Who are Panamanians? What's their history?
Updated: Apr 24
The beaches are open, and restrictions are lifting, allowing people to get out to celebrate their freedoms this month. In November, Panama celebrates two independence holidays so although the celebrations will be far from normal, at least people can get out in nature and enjoy their beautiful country.
This week, on Nov 3rd and 4th, Panama celebrates its separation from Colombia. Panama was part of an area called Gran Colombia from 1821 until 1903. Then on November 28th, Panama will celebrate its independence from Spain who ruled the country from 1513-1821.
So, who are Panamanians?
Don't worry, this won't be a long history lesson. Most Panamanians are a mix of European and Indigenous ancestry but fortunately, there still remains seven indigenous peoples of Panama who survived the Spanish conquest. In our area of Panama we live among the Ngäbe Bugle who are the most numerous indigenous group in Panama. After years of struggle, in 1997 the government of Panama officially created their "region" in western Panama as an autonomous territory where they are governed by their indigenous peoples constitutional rights.
The Ngäbe Bugle are known as fierce fighters for fighting and never surrendering to the Spaniards and now continuing to protect their rights from the Panamanian government. Although some of their people have moved throughout the country joining modern society, the majority still remain in the mountains of Western Panama where they govern themselves under their indigenous constitution.
It is an honor to travel through the country of Panama to see and witness the colorfully dressed people of the different indigenous groups. The Ngäbe Bugle women traditionally dress as you see in this photo and the men modestly in collared shirts and pants. From their lands of Western Panama as well as here in Veraguas, the Ngäbe Bugle typically live in humble homes maintaining their ancient self sustaining lifestyles.

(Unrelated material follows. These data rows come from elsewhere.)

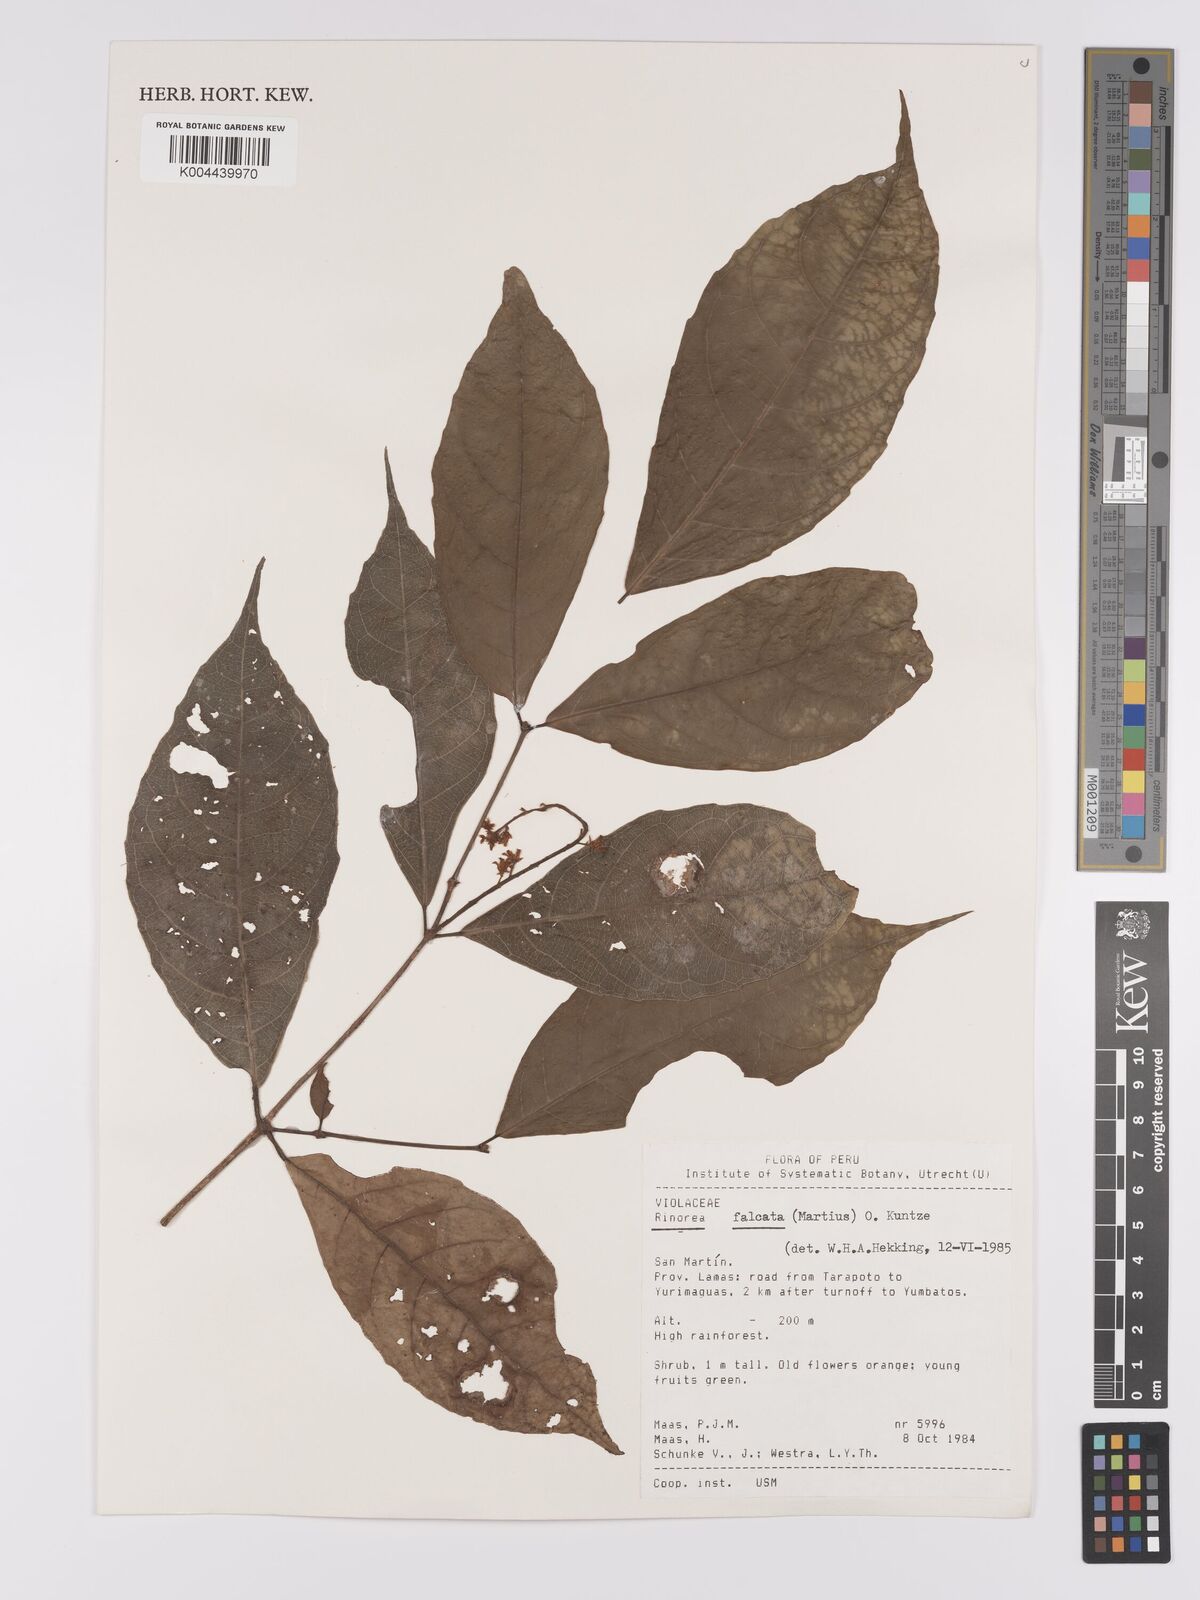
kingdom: Plantae
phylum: Tracheophyta
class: Magnoliopsida
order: Malpighiales
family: Violaceae
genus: Rinorea
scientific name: Rinorea falcata
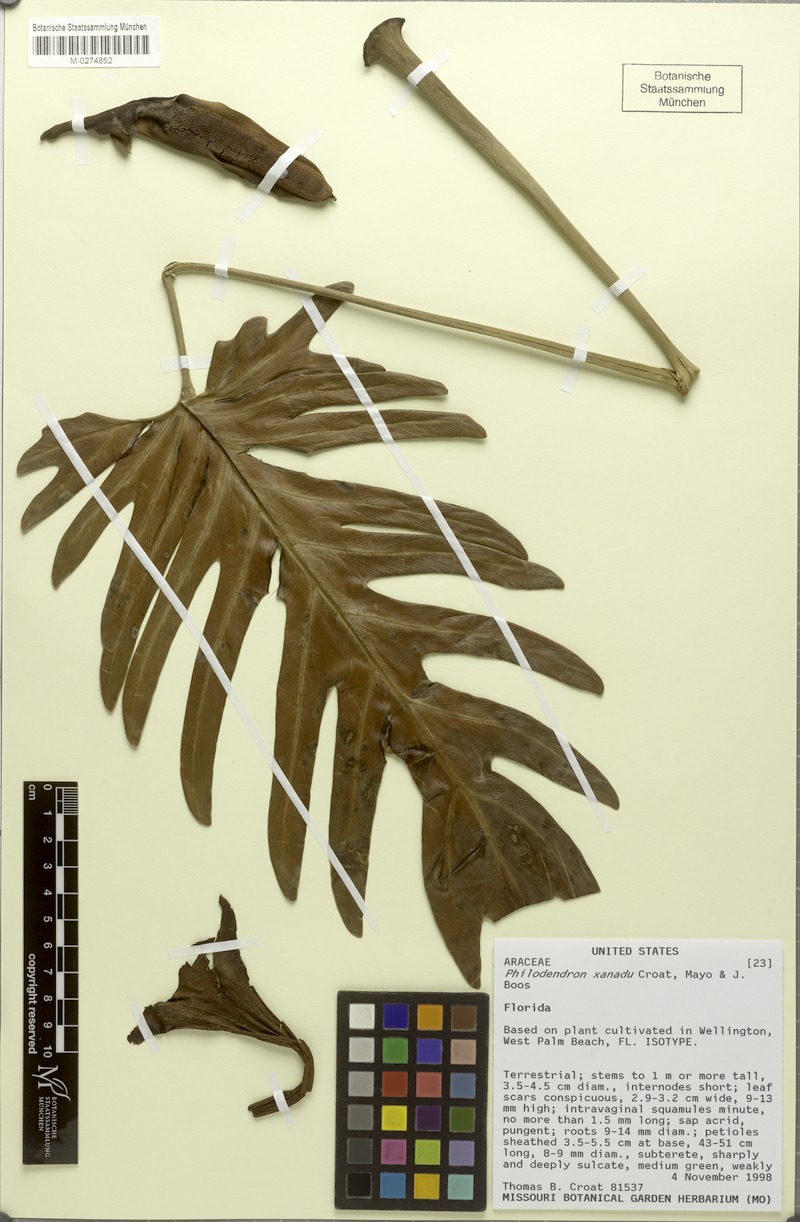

While everyone is celebrating independence from Spain and Colombia this month, we will especially be honoring the original inhabitants of this beautiful country and what they have endured over the course of their history to get to where they are today.
Your Friends in Morrillo,
Cari and Ryan Mackey
Owners and Hosts
Morrillo Beach Eco Resort
TURTLE TIP:Freedom on a different level. Remember its nesting season right now. To protect the nests, avoid driving and bonfires on the beaches.